Basis $M=\{(3,1),(2,1)\}$. I solved that the dual basis \begin{equation} M^*=\{e^1,e^2\}=\{(1,-2),(-1,3)\} \end{equation}
Then I solved that matrix
\begin{equation} g=\left(\begin{array}{cc}1&-5\\-1&10\end{array}\right) \end{equation}
Now, my notes says that antisymmetrization matrix for purely covariant tensor (which is a bilinear form) is given as
$$\frac{1}{q!}\sum_{\pi \in S_q}\text{sgn}\pi.(e_{\pi(1)},.....,e_{\pi(n)})$$
Here $q$ is 2 (because bilinear form is a (0,2) tensor and since we're in 2 dimensional space, there should be two permutations).

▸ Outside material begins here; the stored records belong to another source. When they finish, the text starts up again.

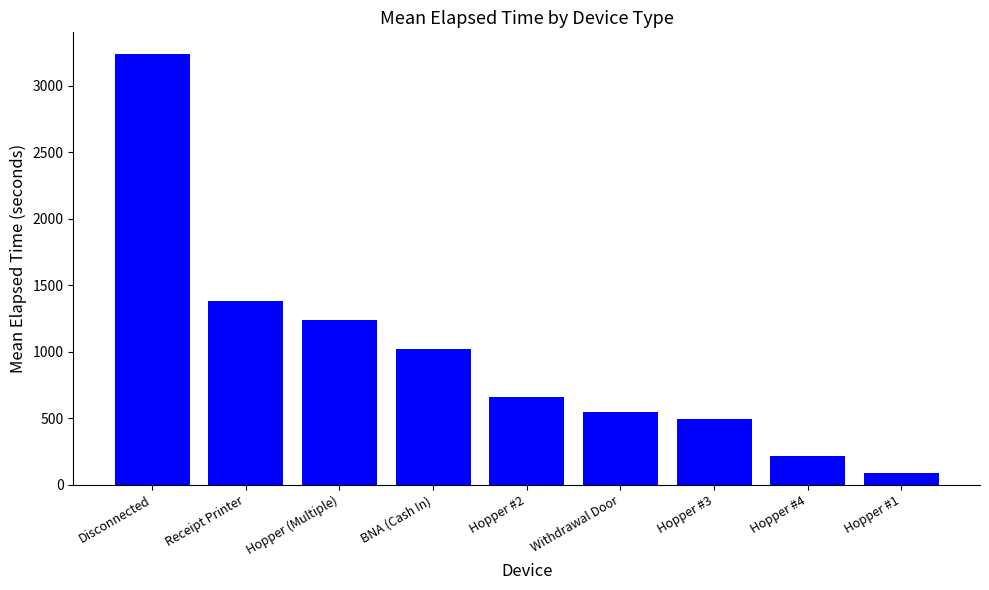

What is the difference between the values at Hopper #4 and Hopper #1?

128.6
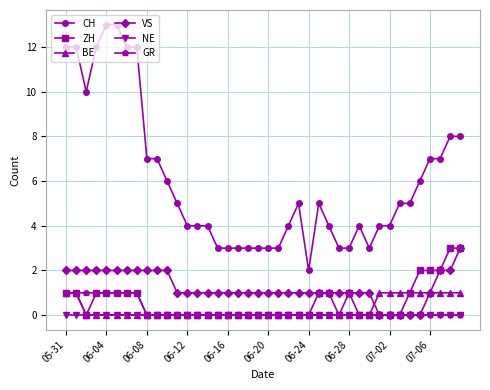

How many data points does each series have?

40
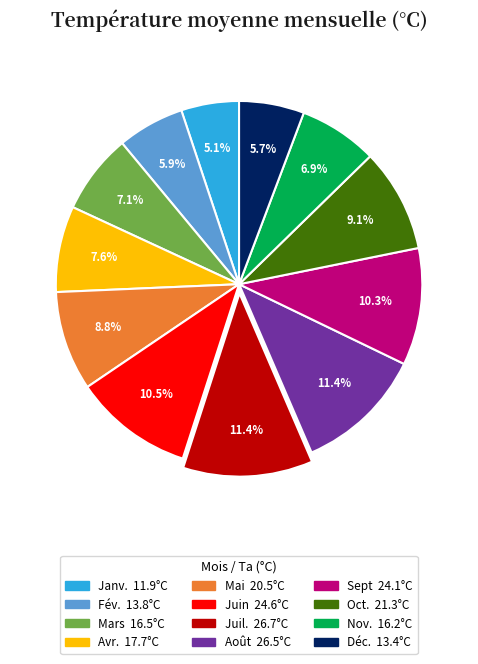

Which has a higher value, Sept or Juil.?

Juil.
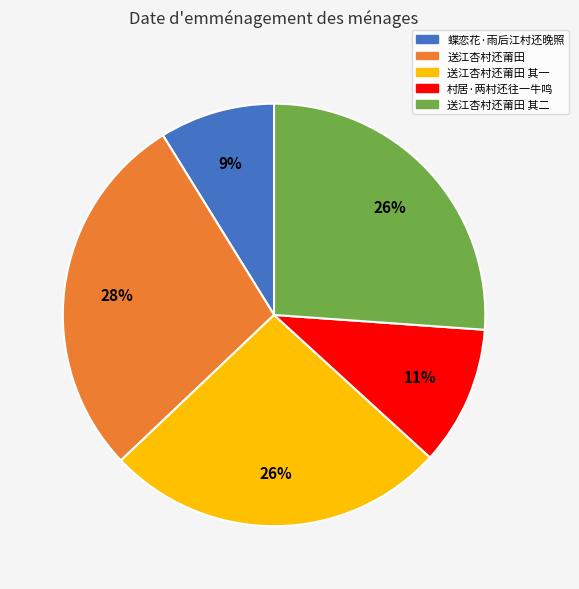

To the nearest percent, what percentage of the pie is 送江杏村还莆田 其二?

26%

If I understant correctly, my matrix should be equal to
$$\frac{1}{2}\left((e_1,e_2)-(e_2,e_1)\right),$$
I just don't know what these $e_1$ and $e_2$ mean (I suppose they are not meant to be the same as the basis vectors of $M$).
Are $e_1$ and $e_2$ meant to be columns of the matrix $g$?

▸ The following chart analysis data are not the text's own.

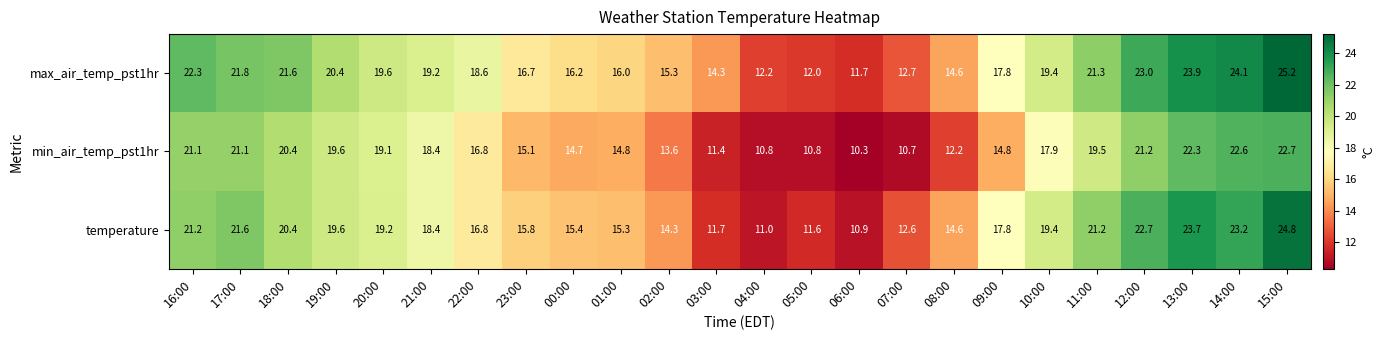

How many data points does each series have?

24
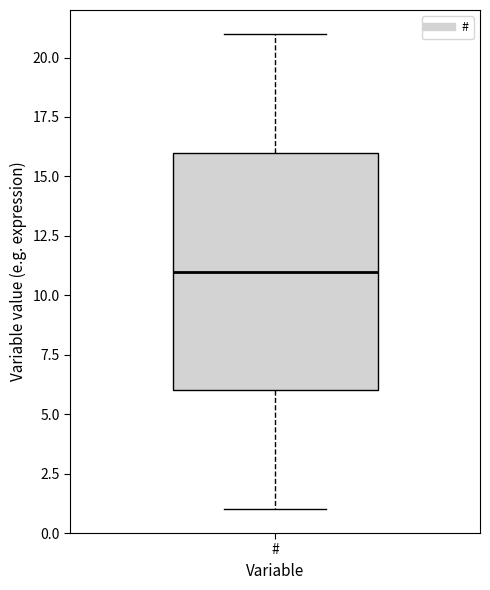

Where does the median line of the box for # sit on the y-axis? The values are not printed on the chart, so give them approximately, as read against the axis.

11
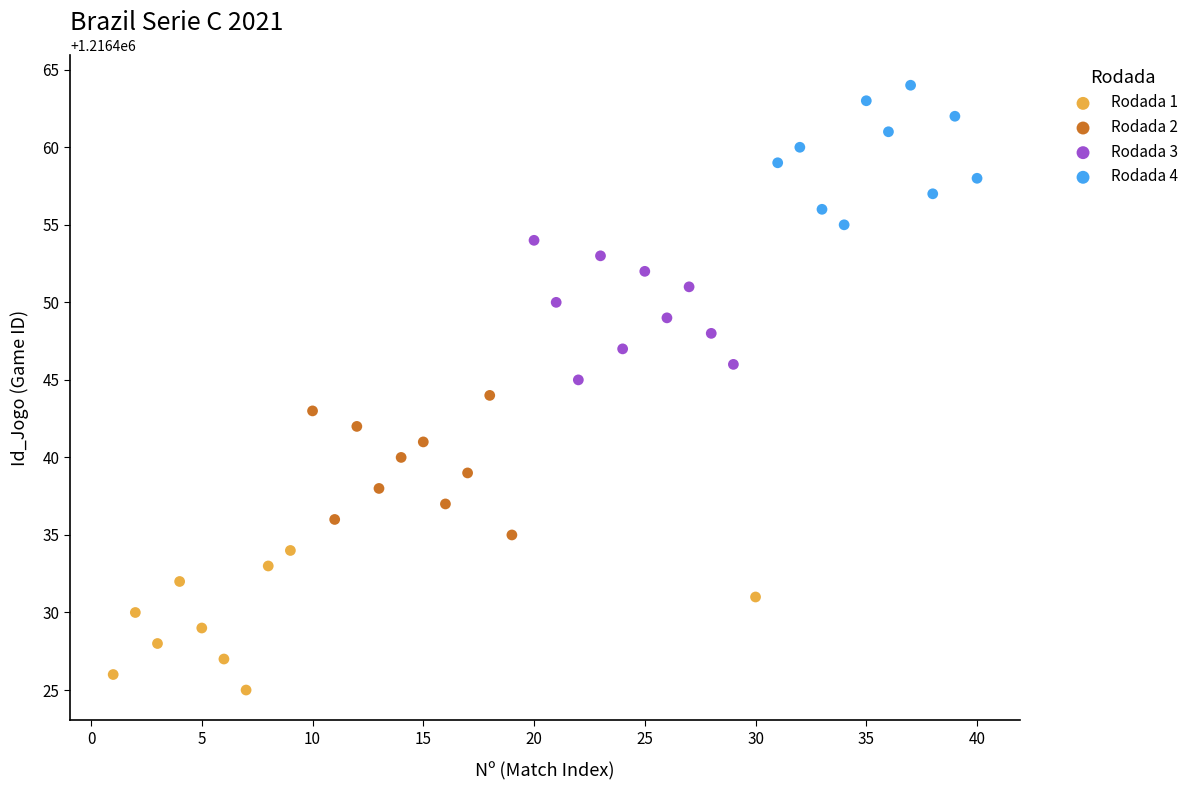

Which series contains the highest Y value?

Rodada 4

In that case the matrix of antisymmetrization would be
$$\pi_A(g)=\frac{1}{2}\left(\begin{array}{cc}6&-6\\-11&11\end{array}\right)$$
Actually, the $e_{\pi(i)}$ are inteded to be the same you computed in the dual basis, but with another meaning. In fact, $(e_2,e_1)$ and $(e_1,e_2)$ are to be intended as a permutation operators on the tensor.
In particular, $(e_1,e_2)$ is the identity operator, whereas $(e_2,e_1)$ swaps the indices as $$ (e_2,e_1) (e_1\otimes e_1) =e_2 \otimes e_2,\\ (e_2,e_1) (e_1\otimes e_2) =e_2 \otimes e_1,\\\dots $$ Notice that these operators are linear, and you can compute their effect on the matrix. In fact, $(e_1,e_2)$ does not change the matrix $g$, whereas $(e_2,e_1)$ coincides with the transposition of the matrix.
In your case, $$ \pi_A(g)=\frac{1}{2}(g-g^T) $$ that is what is commonly known as the skew(or anti)-symmetric part of $g$.